A Brief Note on Tri-party Repos (TREPs)

Tri-party repos (TREPs) is a risk-free borrowing and lending of funds against government-issued securities by financial institutions, banks, mutual funds, etc. 

Introduced on November 5, 2018, TREPs is a tri-party lending system, that includes a borrower, a lender, and a tri-party agent, which acts as an intermediary between the two parties to the repo to facilitate services such as collateral selection, payment and settlement, custody and management during the life of the transaction.

First, repos or re-purchase agreement is a liquidity mechanism between two banks. Generally, banks are required to maintain their statutory liquidity ratio (SLR) and cash liquidity ratio (CLR) above certain limits. If there are mismatches, banks can use the repo market to ensure corrections.

For instance, let’s say, Bank A has surplus government securities (G-Secs), while Bank B has surplus cash. They enter into a repo agreement in which Bank A sells the G-Secs to Bank B in exchange for cash. The agreement has a built-in repurchase clause, that is, after a fixed time has elapsed the transaction will be reversed. In this case, Bank A will buy back the G-Secs from Bank B, in exchange for cash. 

As the G-Secs will have reduced in terms of value since the forward leg of the repo, Bank A will get lesser cash than what it paid in the first round. This ends up generating a return for Bank B on their idle cash.

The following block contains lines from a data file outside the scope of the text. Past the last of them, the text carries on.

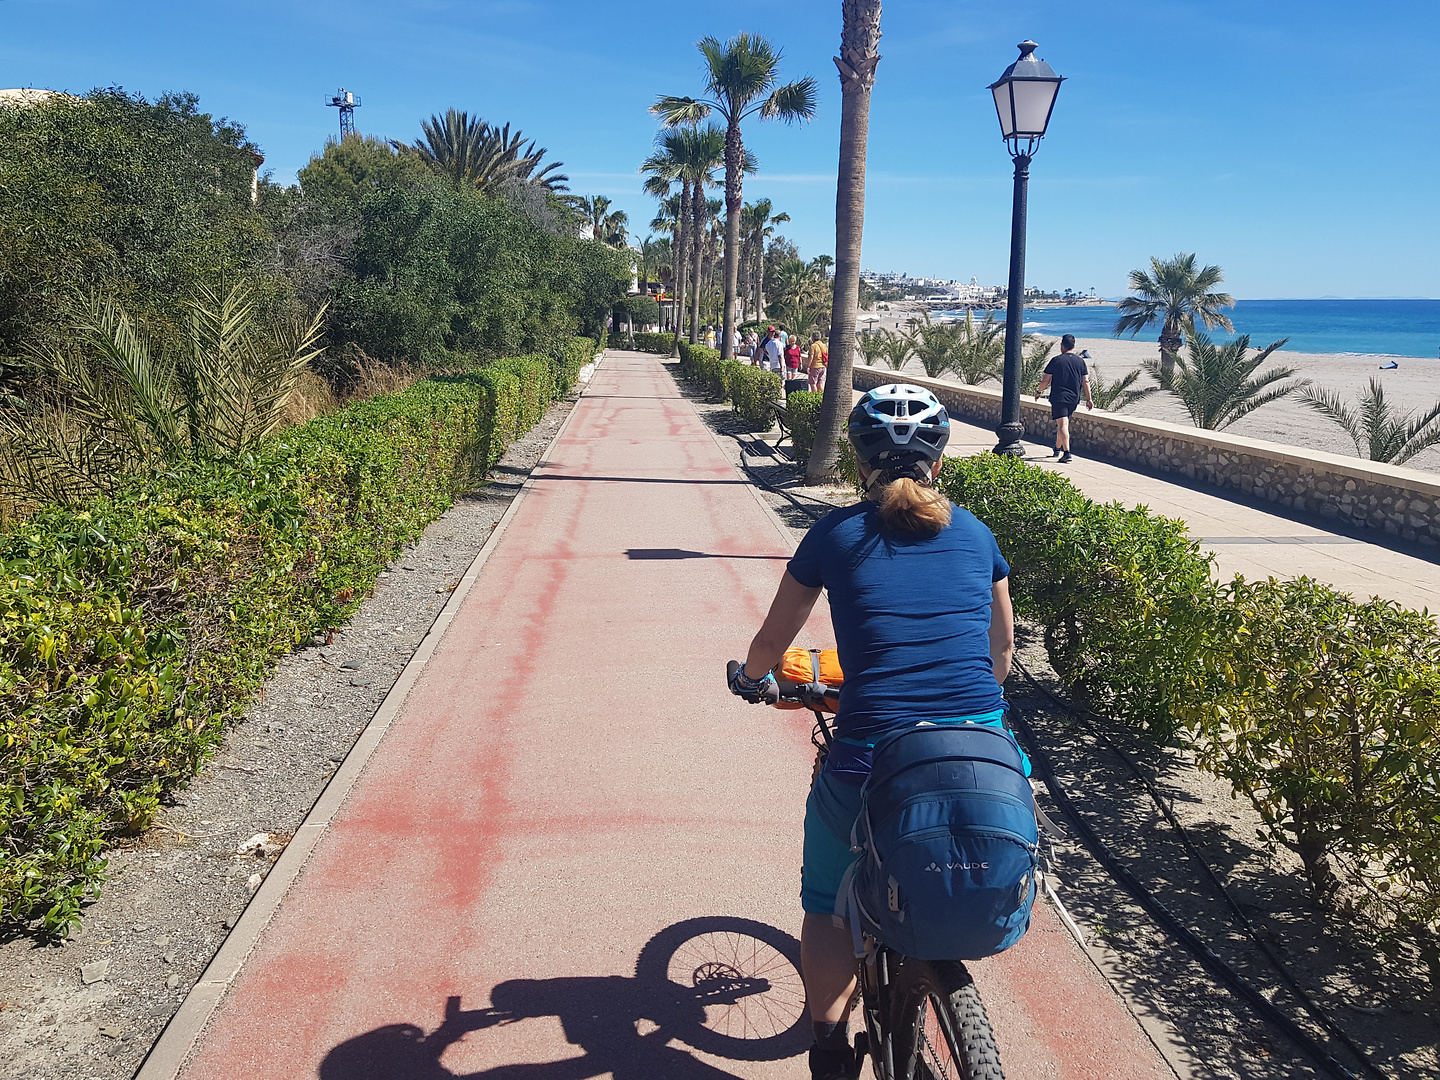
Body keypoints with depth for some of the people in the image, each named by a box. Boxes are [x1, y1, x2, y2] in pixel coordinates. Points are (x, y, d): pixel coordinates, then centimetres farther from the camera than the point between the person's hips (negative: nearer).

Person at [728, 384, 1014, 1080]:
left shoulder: (836, 534, 4)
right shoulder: (975, 534, 12)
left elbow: (772, 641, 15)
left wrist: (749, 676, 37)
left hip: (873, 757, -3)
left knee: (828, 903, 23)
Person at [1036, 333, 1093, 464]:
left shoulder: (1056, 360, -4)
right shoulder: (1080, 362, 7)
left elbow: (1046, 380, -3)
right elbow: (1085, 381, 5)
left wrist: (1039, 391, 13)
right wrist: (1089, 399, 10)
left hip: (1059, 397, -5)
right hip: (1074, 399, 5)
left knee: (1062, 425, -12)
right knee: (1063, 424, 21)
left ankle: (1067, 453, -24)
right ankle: (1058, 449, 34)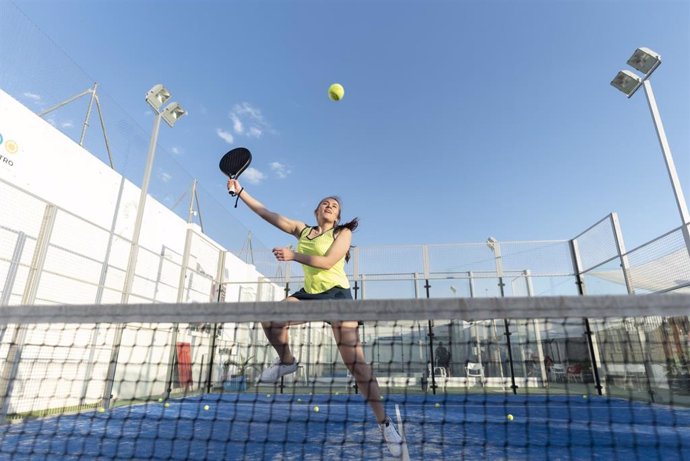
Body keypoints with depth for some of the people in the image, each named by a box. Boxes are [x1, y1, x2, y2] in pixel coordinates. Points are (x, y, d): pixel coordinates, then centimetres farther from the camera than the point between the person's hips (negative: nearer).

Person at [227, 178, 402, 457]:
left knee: (355, 361, -11)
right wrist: (240, 191, 9)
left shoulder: (343, 232, -1)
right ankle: (286, 362, 11)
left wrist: (293, 255, -16)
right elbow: (266, 213, 11)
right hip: (309, 294, 5)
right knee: (270, 321, -19)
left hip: (336, 294, -4)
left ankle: (384, 423, 0)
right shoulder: (301, 230, 12)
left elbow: (327, 261, -16)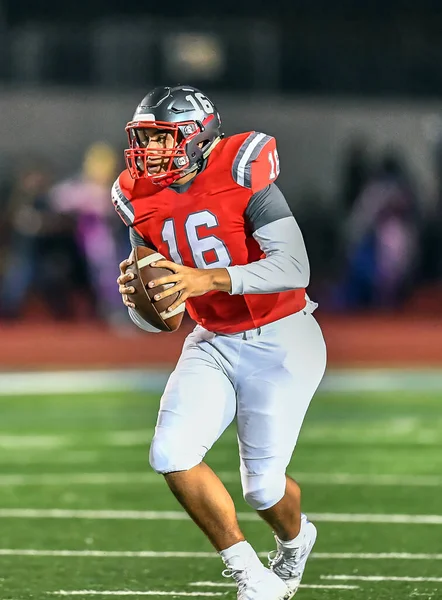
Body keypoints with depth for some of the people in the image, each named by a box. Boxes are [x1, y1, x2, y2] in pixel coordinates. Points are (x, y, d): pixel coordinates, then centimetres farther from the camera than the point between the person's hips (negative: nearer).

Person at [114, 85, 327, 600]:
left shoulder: (240, 178, -18)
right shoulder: (144, 206, 0)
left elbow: (294, 268, -28)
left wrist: (208, 278, -37)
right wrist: (136, 299, -18)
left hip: (280, 341, -5)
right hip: (213, 343, 5)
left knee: (262, 484, -5)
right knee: (171, 455, -15)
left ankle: (295, 540, 34)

Considering only G-Secs are dealt with in this system, there is no risk premium. Most of the transactions take place at the repo rate only.

Taking it further, TREPs only involve adding a broker between the two parties. The broker will ensure both legs of the repo go through smoothly, and fix the rates as well. 

Generally, this is how the Reserve Bank of India (RBI) enforces short-term rates (repo rates) in the market.

In a TREPs transaction, a party sells a treasury bill to another party with an agreement to buy it back on a mutually agreed future date at an agreed price. This also includes interest for funds that are borrowed. 

TREPs are undertaken through the Clearing Corporation of India Ltd (CCIL), which acts as a counterparty to all trades. 

Generally, TREPs are used to make loans for short-term periods, which could be overnight or up to a year. 

Markets regulator the Securities and Exchange Board of India (SEBI) has mandatorily directed mutual funds to invest at least 5% of their assets in liquid assets, including TREPS.

TREPS introduce quick liquidity, this ensures that they can be easily bought and sold in the money market. 

The returns on TREPS are directly related to the prevailing market conditions. This means that they can provide higher returns whenever interest rates are high.